--- Begin Excerpt provided ---

Aqib Ilyas Sulehri (born 5 September 1992) is a Pakistani-born cricketer who plays for the Oman national cricket team. He made his Twenty20 International (T20I) debut for Oman against Hong Kong on 21 November 2015.

Career
In January 2018, he was named in Oman's squad for the 2018 ICC World Cricket League Division Two tournament. He made his List A debut for Oman on 8 February 2018.

In August 2018, he was named in Oman's squad for the 2018 Asia Cup Qualifier tournament. He was the leading run-scorer for Oman in the tournament, with 186 runs in five matches. In October 2018, he was named in Oman's squad for the 2018 ICC World Cricket League Division Three tournament. He scored a century in Oman's match against the United States. In December 2018, he was named in Oman's team for the 2018 ACC Emerging Teams Asia Cup.

--- End Excerpt provided ---
--- Begin Working data ---

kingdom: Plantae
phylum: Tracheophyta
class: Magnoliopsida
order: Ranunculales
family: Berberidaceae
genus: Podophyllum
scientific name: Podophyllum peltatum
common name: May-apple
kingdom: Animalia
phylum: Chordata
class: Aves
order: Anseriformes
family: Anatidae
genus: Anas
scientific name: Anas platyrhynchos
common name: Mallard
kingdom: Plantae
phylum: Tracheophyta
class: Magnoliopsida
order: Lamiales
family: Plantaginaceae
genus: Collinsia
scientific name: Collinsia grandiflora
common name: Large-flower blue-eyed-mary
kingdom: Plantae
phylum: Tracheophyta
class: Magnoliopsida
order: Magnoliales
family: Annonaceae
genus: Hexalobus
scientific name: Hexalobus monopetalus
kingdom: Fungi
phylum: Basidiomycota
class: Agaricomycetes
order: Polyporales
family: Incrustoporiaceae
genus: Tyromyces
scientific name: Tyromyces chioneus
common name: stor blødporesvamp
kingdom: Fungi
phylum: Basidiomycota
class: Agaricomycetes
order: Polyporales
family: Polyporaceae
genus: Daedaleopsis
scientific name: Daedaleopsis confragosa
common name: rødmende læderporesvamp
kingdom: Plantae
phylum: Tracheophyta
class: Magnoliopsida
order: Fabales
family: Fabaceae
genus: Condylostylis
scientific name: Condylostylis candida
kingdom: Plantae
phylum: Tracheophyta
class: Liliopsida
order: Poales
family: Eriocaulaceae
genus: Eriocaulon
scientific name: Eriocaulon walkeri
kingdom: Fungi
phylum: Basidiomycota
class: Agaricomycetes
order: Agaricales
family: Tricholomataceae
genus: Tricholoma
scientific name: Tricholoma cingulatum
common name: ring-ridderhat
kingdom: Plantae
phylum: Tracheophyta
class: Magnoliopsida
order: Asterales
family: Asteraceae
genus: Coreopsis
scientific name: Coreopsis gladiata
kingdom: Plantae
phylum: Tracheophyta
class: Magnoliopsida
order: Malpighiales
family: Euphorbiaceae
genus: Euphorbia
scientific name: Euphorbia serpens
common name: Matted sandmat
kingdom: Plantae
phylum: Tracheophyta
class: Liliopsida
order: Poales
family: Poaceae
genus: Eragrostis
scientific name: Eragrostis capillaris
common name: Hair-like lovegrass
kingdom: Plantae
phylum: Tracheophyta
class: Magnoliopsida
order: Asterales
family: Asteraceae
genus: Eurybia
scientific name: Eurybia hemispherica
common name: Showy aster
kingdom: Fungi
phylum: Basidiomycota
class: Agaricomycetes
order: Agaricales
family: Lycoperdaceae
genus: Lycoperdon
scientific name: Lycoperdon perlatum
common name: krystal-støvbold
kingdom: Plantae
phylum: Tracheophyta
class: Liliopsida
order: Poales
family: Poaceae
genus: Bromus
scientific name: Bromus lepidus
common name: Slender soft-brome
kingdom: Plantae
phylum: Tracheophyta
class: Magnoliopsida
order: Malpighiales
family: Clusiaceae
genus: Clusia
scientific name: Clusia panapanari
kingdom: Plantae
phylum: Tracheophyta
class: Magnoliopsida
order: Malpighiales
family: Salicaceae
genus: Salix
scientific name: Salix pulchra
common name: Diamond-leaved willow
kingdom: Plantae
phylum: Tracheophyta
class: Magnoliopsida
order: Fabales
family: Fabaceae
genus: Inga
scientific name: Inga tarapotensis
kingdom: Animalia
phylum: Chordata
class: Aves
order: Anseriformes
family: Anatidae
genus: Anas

--- End Working data ---

Tasks to complete:
A: Copy out the rows from the line containing "scientific name: Condylostylis candida" through the line containing "genus: Coreopsis", with every line unchanged.
B: Extend the cricketer's biography by continuing from its last sentence.

Exercise results:
A:
scientific name: Condylostylis candida
kingdom: Plantae
phylum: Tracheophyta
class: Liliopsida
order: Poales
family: Eriocaulaceae
genus: Eriocaulon
scientific name: Eriocaulon walkeri
kingdom: Fungi
phylum: Basidiomycota
class: Agaricomycetes
order: Agaricales
family: Tricholomataceae
genus: Tricholoma
scientific name: Tricholoma cingulatum
common name: ring-ridderhat
kingdom: Plantae
phylum: Tracheophyta
class: Magnoliopsida
order: Asterales
family: Asteraceae
genus: Coreopsis

B:
In March 2019, he was named in Oman's team for the 2019 ICC World Cricket League Division Two tournament in Namibia. Oman finished in the top four places in the tournament, therefore gaining One Day International (ODI) status. Ilyas made his ODI debut for Oman on 27 April 2019, against Namibia, in the tournament's final. He was the leading run-scorer for Oman in the tournament, with 168 runs in six matches.

In September 2019, he was named as the vice-captain of Oman's squad for the 2019 ICC T20 World Cup Qualifier tournament. Ahead of the tournament, the International Cricket Council (ICC) named him as the player to watch in Oman's squad. In November 2019, he was named as vice-captain of Oman's squad for the 2019 ACC Emerging Teams Asia Cup in Bangladesh.

On 9 February 2020, in the 2020 Nepal Tri-Nation Series match against Nepal, Ilyas scored an unbeaten 109 runs from 108 balls. It was the first century by a batsman for Oman in ODI cricket. Two days later, against the United States, Ilyas scored his second century in as many matches, with 105 runs.

In September 2021, he was named as the vice-captain of Oman's squad for the 2021 ICC Men's T20 World Cup.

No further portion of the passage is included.